It is not always easy to determine in the early stages of a relationship if one or both partners will become abusive. Partners may seem wonderful and perfect initially, but gradually become more aggressive and controlling as the relationship continues. Abuse may begin with behaviors that may easily be dismissed or downplayed such as name-calling, threats, possessiveness, or distrust. Afterwards there may be profuse apologies, trying to convince their partner or themselves that these behaviors are out of love and care.

However, domestic violence intensifies over time. What may start out as something that was first believed to be harmless (e.g., wanting to spend all their time only with their partner because they love them so much) escalates into extreme control and abuse (e.g., threatening to kill or hurt their partners or others if they speak to family, friends, etc.). Domestic violence is physical violence, sexual violence, psychological violence, and emotional abuse.
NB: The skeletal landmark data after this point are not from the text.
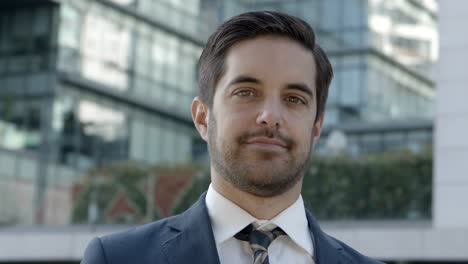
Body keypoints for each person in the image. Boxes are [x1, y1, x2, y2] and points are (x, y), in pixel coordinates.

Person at [81, 11, 383, 264]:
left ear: (316, 127)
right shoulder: (116, 258)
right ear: (203, 118)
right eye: (246, 93)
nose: (270, 115)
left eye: (294, 99)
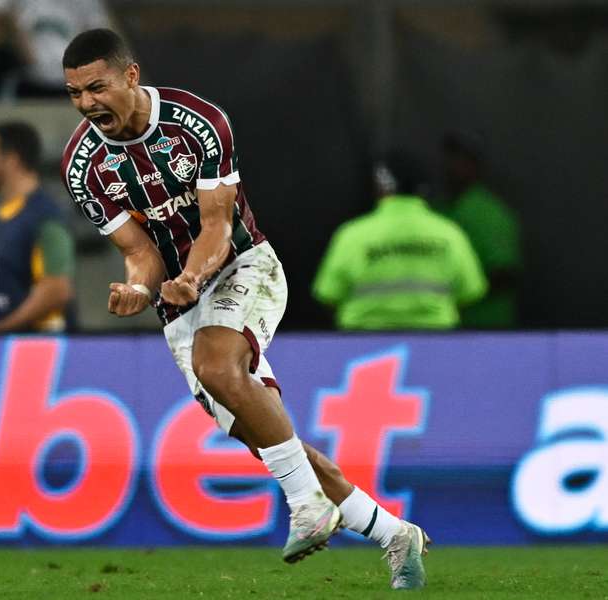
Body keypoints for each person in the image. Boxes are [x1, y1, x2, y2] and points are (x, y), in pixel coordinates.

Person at [60, 29, 430, 590]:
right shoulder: (82, 166)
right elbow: (139, 253)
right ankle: (391, 533)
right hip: (178, 303)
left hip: (242, 266)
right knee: (266, 438)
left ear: (130, 76)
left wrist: (190, 277)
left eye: (96, 87)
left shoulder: (197, 123)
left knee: (218, 368)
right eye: (74, 94)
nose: (87, 104)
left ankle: (307, 505)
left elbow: (216, 225)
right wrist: (137, 288)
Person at [313, 150, 488, 330]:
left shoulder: (352, 235)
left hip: (362, 342)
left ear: (379, 187)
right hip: (435, 341)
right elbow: (471, 292)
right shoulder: (450, 234)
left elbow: (328, 295)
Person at [0, 120, 74, 332]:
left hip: (36, 350)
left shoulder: (45, 218)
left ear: (11, 160)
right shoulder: (7, 213)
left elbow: (57, 289)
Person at [441, 130, 521, 328]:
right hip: (448, 329)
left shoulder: (491, 214)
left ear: (476, 165)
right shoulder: (440, 209)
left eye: (462, 159)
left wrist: (461, 294)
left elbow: (504, 274)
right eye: (450, 157)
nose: (452, 166)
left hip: (486, 328)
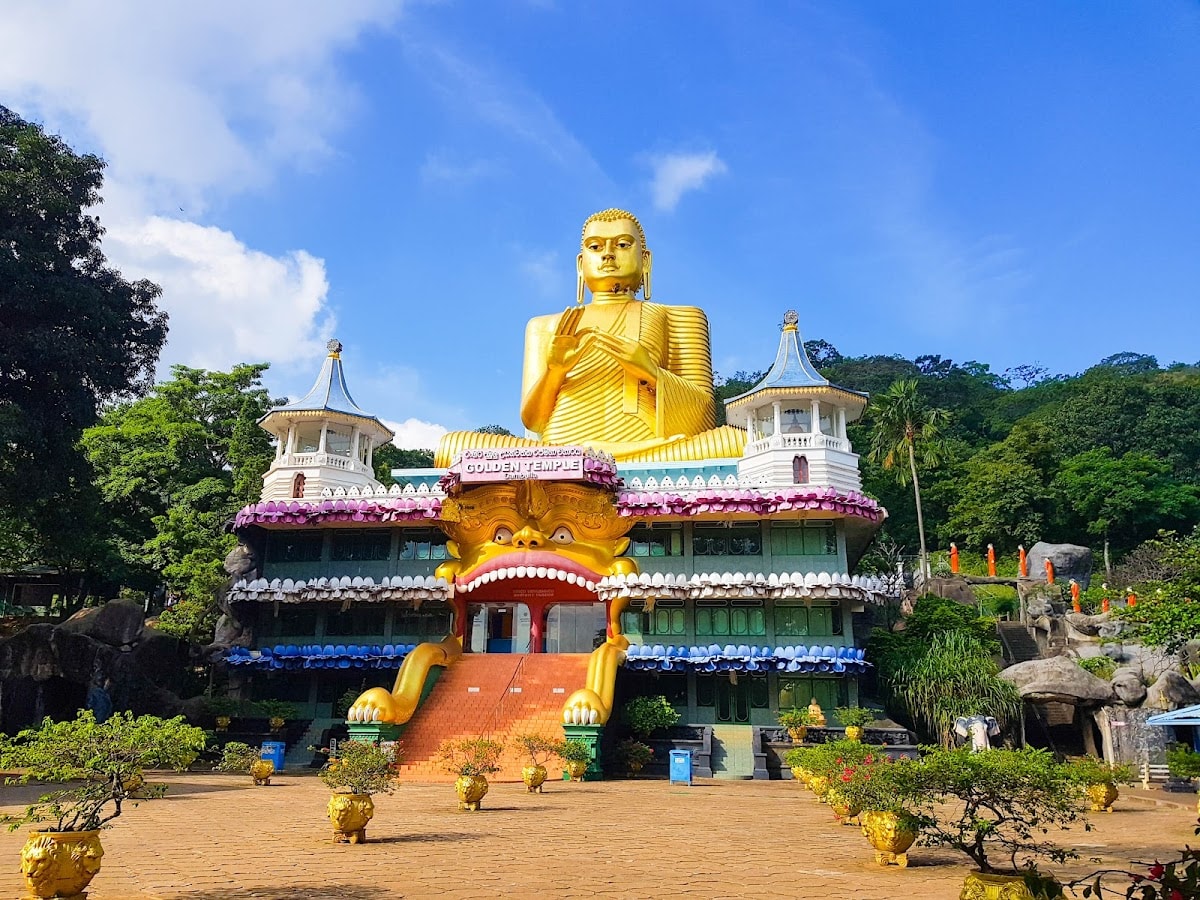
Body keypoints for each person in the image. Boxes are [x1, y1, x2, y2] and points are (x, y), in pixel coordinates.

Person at [435, 209, 745, 465]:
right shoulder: (545, 325)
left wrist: (650, 372)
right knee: (453, 446)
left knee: (737, 441)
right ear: (581, 264)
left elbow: (703, 416)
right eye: (595, 247)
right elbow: (533, 422)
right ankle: (580, 461)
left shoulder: (680, 316)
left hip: (648, 450)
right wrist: (555, 370)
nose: (608, 254)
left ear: (645, 259)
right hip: (558, 452)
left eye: (623, 244)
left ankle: (594, 462)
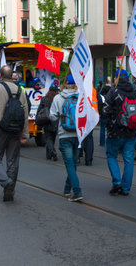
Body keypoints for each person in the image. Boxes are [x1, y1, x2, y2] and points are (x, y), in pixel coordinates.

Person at [0, 66, 29, 202]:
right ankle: (9, 191)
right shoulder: (21, 90)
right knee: (13, 161)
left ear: (0, 76)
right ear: (13, 76)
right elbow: (25, 114)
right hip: (16, 130)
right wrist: (25, 134)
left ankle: (6, 182)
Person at [104, 69, 136, 196]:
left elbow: (106, 109)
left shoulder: (113, 92)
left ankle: (116, 181)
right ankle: (126, 188)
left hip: (115, 132)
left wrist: (108, 123)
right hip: (131, 131)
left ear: (117, 78)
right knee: (129, 160)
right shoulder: (134, 92)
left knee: (111, 155)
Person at [50, 74, 83, 202]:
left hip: (64, 134)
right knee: (73, 164)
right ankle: (66, 189)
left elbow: (52, 116)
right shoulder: (81, 97)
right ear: (75, 85)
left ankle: (77, 191)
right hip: (78, 135)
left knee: (70, 164)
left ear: (65, 84)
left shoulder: (58, 98)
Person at [37, 86, 60, 161]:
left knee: (48, 138)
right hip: (55, 120)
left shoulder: (44, 99)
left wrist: (37, 120)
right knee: (52, 138)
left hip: (46, 120)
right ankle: (49, 154)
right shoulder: (57, 99)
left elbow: (40, 109)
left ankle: (51, 152)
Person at [98, 78, 111, 146]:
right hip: (109, 114)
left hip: (103, 114)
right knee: (109, 129)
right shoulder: (112, 94)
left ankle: (102, 142)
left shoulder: (102, 97)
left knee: (102, 128)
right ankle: (109, 142)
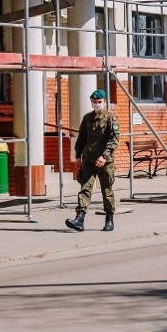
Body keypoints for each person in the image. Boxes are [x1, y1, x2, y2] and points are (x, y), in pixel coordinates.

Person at [65, 89, 120, 232]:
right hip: (88, 159)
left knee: (106, 190)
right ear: (91, 102)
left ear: (104, 102)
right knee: (85, 188)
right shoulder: (87, 118)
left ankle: (109, 218)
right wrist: (77, 156)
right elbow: (81, 138)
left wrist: (104, 156)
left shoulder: (110, 118)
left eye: (99, 102)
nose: (97, 104)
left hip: (104, 161)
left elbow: (114, 139)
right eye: (94, 102)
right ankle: (79, 219)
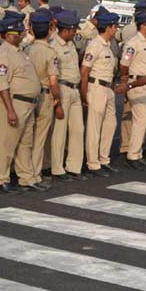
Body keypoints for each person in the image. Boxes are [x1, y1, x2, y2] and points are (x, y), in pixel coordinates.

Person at [0, 17, 46, 193]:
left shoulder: (19, 50)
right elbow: (2, 85)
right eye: (19, 32)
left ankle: (26, 178)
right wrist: (10, 110)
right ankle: (0, 180)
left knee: (25, 143)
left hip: (27, 104)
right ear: (9, 35)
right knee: (6, 144)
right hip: (15, 104)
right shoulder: (4, 54)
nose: (23, 34)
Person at [117, 10, 146, 168]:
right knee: (141, 120)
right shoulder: (133, 43)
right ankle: (133, 155)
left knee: (142, 120)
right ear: (142, 26)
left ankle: (137, 152)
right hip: (136, 83)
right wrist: (125, 81)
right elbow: (124, 65)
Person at [81, 8, 120, 176]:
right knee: (94, 128)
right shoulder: (95, 45)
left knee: (110, 125)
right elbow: (84, 71)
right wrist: (84, 95)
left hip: (107, 88)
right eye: (115, 26)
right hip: (96, 87)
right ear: (109, 27)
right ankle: (93, 163)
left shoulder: (108, 45)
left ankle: (104, 158)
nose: (116, 29)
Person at [26, 11, 63, 184]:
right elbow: (53, 81)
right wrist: (58, 100)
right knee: (40, 138)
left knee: (26, 137)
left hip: (27, 96)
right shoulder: (51, 53)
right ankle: (34, 173)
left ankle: (23, 171)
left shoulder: (26, 49)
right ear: (49, 30)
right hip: (45, 95)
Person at [50, 10, 86, 179]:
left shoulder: (71, 44)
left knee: (78, 129)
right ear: (66, 30)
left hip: (75, 89)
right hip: (62, 89)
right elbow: (52, 76)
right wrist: (56, 102)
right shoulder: (53, 46)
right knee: (60, 132)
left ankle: (74, 166)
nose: (76, 32)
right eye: (73, 30)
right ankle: (57, 168)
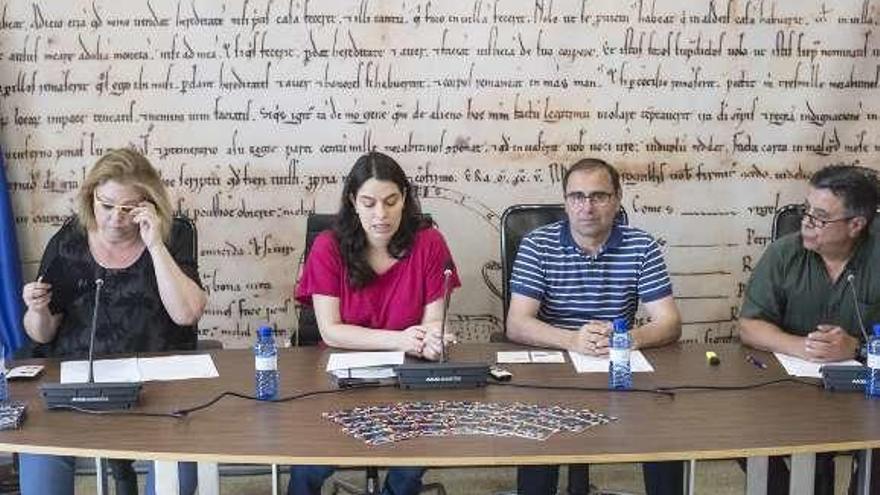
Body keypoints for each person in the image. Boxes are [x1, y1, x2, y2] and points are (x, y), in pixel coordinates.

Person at [19, 148, 206, 495]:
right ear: (91, 198)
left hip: (155, 390)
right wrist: (37, 310)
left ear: (148, 205)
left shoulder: (171, 237)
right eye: (106, 206)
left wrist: (155, 246)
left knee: (177, 481)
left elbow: (187, 313)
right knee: (41, 468)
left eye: (128, 209)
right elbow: (41, 334)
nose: (115, 219)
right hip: (76, 386)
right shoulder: (69, 242)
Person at [506, 158, 684, 495]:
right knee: (538, 428)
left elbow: (669, 322)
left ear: (617, 199)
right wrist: (573, 340)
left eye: (598, 196)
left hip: (618, 366)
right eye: (577, 196)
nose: (586, 207)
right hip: (554, 366)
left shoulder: (641, 246)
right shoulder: (536, 244)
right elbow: (517, 324)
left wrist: (628, 338)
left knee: (664, 425)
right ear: (565, 202)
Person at [289, 152, 460, 495]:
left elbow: (432, 322)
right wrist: (399, 340)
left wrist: (432, 340)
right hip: (339, 378)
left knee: (411, 458)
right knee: (309, 461)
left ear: (405, 199)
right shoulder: (328, 247)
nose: (380, 215)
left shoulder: (429, 243)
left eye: (390, 201)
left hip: (408, 377)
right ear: (353, 202)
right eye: (368, 203)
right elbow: (330, 330)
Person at [739, 164, 880, 495]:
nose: (806, 222)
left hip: (865, 389)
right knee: (745, 437)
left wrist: (856, 347)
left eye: (819, 217)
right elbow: (749, 325)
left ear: (856, 225)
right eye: (806, 211)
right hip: (791, 386)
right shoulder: (783, 253)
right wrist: (798, 345)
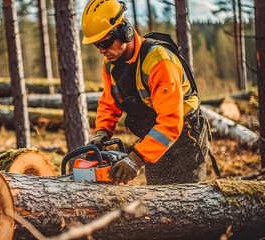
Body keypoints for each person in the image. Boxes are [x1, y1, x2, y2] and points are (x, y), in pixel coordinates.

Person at [82, 0, 211, 185]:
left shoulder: (158, 61)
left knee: (188, 201)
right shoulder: (110, 65)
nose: (102, 50)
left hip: (185, 136)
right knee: (157, 199)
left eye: (105, 42)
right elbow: (109, 103)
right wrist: (101, 133)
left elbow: (170, 121)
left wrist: (135, 159)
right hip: (154, 135)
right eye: (97, 45)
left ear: (124, 32)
The devastating physical, emotional, and psychological consequences of domestic violence can cross generations and last a lifetime.

At Healthy Connections Counseling Center, we utilize an eclectic treatment approach for both the survivors and perpetrators of domestic violence. We incorporate behavioral and cognitive behavior therapy (CBT) to change the behavior by identifying the thought processes and beliefs that contribute to the violence. Trauma therapy is used to help both partners deal with the symptoms of the abuse. Grief therapy is also used to address the loss of the relationship the way it was or the way we had hoped it would be.